The Duchess of Cornwall thanked readers of a magazine who hosted events in their gardens to raise money for a cancer charity at a tea party last week.

Her Royal Highness, who has been President of Maggie’s Cancer Caring Centres since 2008, met readers of House and Garden in Vogue House, central London.

The Duchess said: "I’m incredibly proud to be a patron of Maggie’s. It’s the most amazing organisation – it’s life-saving for a lot of people.

“People come out of big hospitals and they don’t know where to go, and there is this haven.

“I want to say thank you to everyone for supporting it.”

Last summer the magazine’s readers hosted plant sales, picnics, children’s tea parties and fetes, raising £70,000 for Maggie’s.

The charity has drop-in centres across the country, as well as one in Hong Kong, which anyone who has been affected by cancer, including families and friends of sufferers, can access for free.

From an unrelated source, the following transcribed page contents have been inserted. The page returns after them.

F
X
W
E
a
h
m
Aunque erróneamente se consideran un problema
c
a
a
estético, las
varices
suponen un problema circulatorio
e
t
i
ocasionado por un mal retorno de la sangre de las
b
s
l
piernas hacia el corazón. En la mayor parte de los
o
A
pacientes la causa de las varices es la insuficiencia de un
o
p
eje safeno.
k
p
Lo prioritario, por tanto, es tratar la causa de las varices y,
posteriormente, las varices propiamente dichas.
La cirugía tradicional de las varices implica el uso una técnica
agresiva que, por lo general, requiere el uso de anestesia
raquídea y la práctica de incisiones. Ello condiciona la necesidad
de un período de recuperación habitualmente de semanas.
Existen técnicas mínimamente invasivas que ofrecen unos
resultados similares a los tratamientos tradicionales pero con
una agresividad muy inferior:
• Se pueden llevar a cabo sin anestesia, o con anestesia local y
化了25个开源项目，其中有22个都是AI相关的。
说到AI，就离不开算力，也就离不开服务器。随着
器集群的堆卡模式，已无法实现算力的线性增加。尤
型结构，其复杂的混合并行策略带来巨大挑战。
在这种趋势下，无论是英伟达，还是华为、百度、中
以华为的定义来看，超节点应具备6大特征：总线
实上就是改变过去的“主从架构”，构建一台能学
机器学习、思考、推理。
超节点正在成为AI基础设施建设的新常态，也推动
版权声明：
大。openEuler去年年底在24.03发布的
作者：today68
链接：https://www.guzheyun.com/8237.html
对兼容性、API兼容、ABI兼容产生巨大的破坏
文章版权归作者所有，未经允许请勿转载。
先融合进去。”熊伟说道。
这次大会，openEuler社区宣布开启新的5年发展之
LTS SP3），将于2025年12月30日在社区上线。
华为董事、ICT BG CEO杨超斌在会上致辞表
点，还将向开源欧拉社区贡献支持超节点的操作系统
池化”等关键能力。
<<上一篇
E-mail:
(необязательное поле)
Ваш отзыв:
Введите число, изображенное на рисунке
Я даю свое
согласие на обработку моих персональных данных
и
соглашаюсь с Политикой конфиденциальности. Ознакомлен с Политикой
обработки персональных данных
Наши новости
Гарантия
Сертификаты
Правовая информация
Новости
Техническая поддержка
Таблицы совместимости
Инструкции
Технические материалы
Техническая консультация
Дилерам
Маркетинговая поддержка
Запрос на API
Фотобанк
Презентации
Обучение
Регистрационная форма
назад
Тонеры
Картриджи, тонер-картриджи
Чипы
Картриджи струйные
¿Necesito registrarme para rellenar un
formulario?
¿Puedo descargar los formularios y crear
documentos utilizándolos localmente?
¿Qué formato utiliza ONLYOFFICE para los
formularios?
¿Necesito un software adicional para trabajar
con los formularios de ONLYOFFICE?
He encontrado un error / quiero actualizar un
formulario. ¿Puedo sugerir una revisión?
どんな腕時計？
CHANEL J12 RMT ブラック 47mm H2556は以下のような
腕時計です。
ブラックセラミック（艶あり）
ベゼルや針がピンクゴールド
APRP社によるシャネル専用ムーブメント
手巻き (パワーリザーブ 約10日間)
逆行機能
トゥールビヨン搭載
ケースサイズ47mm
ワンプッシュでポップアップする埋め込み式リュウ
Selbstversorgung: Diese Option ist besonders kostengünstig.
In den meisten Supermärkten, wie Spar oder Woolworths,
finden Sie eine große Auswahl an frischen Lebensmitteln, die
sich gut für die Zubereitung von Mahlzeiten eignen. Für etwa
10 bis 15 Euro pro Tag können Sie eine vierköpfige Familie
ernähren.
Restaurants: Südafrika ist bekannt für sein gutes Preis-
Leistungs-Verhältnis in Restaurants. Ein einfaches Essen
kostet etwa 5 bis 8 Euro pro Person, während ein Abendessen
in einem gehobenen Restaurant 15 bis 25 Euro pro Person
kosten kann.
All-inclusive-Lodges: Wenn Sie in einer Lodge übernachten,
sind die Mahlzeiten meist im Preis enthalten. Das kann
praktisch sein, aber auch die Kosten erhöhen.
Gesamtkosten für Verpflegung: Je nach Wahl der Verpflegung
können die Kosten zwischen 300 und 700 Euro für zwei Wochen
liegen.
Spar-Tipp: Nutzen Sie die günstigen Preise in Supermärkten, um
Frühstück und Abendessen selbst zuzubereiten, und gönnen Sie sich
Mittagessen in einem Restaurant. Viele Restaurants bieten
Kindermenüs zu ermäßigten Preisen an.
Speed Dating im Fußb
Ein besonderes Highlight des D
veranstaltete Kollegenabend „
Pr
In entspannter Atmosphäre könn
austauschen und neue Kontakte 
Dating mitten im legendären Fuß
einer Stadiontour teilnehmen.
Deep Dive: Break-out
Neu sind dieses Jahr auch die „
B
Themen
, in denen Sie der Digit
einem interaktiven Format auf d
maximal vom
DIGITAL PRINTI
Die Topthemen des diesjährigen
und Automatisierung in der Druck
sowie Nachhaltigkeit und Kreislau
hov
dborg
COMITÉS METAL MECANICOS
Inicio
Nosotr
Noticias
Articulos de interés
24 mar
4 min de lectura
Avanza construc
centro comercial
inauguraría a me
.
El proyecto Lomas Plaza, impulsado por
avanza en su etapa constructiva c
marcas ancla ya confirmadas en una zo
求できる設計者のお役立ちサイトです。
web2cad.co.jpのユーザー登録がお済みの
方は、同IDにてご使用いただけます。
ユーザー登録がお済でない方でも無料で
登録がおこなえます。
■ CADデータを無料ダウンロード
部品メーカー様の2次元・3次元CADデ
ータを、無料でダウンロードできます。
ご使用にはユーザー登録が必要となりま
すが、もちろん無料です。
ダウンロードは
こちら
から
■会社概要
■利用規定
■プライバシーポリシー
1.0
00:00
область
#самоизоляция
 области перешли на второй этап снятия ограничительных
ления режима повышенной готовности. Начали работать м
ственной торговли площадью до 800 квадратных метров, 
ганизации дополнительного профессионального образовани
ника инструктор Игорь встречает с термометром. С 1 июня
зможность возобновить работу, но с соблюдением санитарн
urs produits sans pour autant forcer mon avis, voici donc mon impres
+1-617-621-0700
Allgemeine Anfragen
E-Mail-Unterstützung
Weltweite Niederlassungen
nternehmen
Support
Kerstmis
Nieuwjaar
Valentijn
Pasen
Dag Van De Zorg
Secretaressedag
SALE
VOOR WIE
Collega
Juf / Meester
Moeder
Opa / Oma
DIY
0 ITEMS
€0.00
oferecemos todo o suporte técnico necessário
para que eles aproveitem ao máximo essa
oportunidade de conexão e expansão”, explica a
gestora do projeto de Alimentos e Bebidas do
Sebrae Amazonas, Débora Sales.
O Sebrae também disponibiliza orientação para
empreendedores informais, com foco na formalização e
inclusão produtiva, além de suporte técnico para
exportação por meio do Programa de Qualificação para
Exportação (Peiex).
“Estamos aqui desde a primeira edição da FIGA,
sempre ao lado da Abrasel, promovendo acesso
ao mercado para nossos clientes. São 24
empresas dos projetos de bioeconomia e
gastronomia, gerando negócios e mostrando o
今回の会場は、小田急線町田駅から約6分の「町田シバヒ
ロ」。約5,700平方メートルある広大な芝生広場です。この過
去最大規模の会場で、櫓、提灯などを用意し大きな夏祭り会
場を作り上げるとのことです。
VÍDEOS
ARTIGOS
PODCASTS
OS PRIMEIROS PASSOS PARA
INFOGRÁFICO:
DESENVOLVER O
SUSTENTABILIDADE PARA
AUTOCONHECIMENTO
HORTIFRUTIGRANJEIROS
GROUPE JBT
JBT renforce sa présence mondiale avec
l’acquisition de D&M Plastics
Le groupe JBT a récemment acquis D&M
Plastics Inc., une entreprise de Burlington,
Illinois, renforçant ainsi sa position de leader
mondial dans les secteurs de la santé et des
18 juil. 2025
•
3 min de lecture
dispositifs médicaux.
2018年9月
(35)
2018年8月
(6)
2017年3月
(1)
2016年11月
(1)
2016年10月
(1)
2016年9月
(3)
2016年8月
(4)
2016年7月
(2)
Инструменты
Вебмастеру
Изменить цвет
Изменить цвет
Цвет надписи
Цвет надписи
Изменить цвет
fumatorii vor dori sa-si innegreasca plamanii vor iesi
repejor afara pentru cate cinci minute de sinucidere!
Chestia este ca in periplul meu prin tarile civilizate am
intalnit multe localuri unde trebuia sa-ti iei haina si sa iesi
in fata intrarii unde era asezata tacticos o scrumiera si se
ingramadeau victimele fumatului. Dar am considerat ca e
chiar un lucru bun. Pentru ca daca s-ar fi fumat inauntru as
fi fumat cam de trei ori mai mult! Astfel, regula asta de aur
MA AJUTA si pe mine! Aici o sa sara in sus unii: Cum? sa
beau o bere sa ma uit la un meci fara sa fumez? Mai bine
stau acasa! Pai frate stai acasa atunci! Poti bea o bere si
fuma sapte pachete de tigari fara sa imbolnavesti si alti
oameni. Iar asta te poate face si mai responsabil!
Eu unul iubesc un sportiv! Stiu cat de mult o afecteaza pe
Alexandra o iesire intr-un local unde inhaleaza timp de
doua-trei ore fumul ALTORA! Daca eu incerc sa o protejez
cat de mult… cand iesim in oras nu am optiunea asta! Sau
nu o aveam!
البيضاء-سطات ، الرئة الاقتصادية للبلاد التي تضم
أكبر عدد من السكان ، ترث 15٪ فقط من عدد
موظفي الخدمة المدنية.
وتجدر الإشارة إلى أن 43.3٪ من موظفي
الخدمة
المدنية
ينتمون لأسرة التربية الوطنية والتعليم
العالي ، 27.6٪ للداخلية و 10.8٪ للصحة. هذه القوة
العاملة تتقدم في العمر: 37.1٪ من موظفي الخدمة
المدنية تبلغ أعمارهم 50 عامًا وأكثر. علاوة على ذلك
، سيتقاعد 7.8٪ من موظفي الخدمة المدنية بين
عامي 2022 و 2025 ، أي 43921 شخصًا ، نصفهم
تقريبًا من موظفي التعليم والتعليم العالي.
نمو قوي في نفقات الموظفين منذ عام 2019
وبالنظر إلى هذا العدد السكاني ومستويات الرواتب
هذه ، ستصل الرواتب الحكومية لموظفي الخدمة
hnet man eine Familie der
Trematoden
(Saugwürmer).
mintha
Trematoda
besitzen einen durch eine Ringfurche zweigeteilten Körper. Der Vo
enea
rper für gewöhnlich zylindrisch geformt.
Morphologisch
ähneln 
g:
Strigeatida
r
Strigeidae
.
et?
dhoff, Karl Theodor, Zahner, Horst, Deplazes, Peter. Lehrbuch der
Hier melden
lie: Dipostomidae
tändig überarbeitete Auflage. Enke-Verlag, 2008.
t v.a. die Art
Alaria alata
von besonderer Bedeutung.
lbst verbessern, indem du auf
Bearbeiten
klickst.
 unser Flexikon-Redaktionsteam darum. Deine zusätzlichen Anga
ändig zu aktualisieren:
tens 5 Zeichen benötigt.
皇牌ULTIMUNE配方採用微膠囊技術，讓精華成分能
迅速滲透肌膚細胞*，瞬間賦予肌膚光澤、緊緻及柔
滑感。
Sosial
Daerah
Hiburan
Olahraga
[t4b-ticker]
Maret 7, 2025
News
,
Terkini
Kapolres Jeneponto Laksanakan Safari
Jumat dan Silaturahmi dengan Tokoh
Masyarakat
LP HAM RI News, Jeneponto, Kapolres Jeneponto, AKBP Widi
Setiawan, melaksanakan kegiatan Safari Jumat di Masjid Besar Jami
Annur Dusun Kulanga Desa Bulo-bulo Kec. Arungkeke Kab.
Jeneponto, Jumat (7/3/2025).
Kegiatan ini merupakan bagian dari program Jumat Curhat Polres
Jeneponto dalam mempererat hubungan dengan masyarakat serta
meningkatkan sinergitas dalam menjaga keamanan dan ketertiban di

House and Garden chose to support Maggie’s in part because each centre sits within landscaped gardens and are designed by renowned architects, including Sir Richard MacCormac and Frank Gehry, who also designed the Guggenheim museum in Bilbao, Spain.

Maggie’s chief executive Laura Lee said she was “incredibly grateful” for the support of the magazine’s readers and The Duchess.

“Not only did they help raise a fantastic amount of money, but by publishing all these stories the magazine has helped raise awareness of Maggie’s and what we do,” she said. “The work The Duchess puts in means so much, we are incredibly grateful. She is always telling me that her diary is full but then she always finds the time to come to events like this and to give us her support.”

The Duchess first visited the Edinburgh centre in July 2008, after which she was approached to become President.

Her Royal Highness said she became “smitten” with the centre and the charity, and “when I was asked to be President I couldn’t really say no”.

Maggie’s Centres are the vision of designer and landscape architect Maggie Keswick Jencks, which resulted from her own experience of cancer.

Maggie died in 1995, one year before the first centre in Edinburgh opened. Her daughter, Lily Jencks, who is also a landscape architect and gardener, said her mother would have been “so excited and surprised if she knew of The Duchess’s support and had known Maggie’s would become so successful.”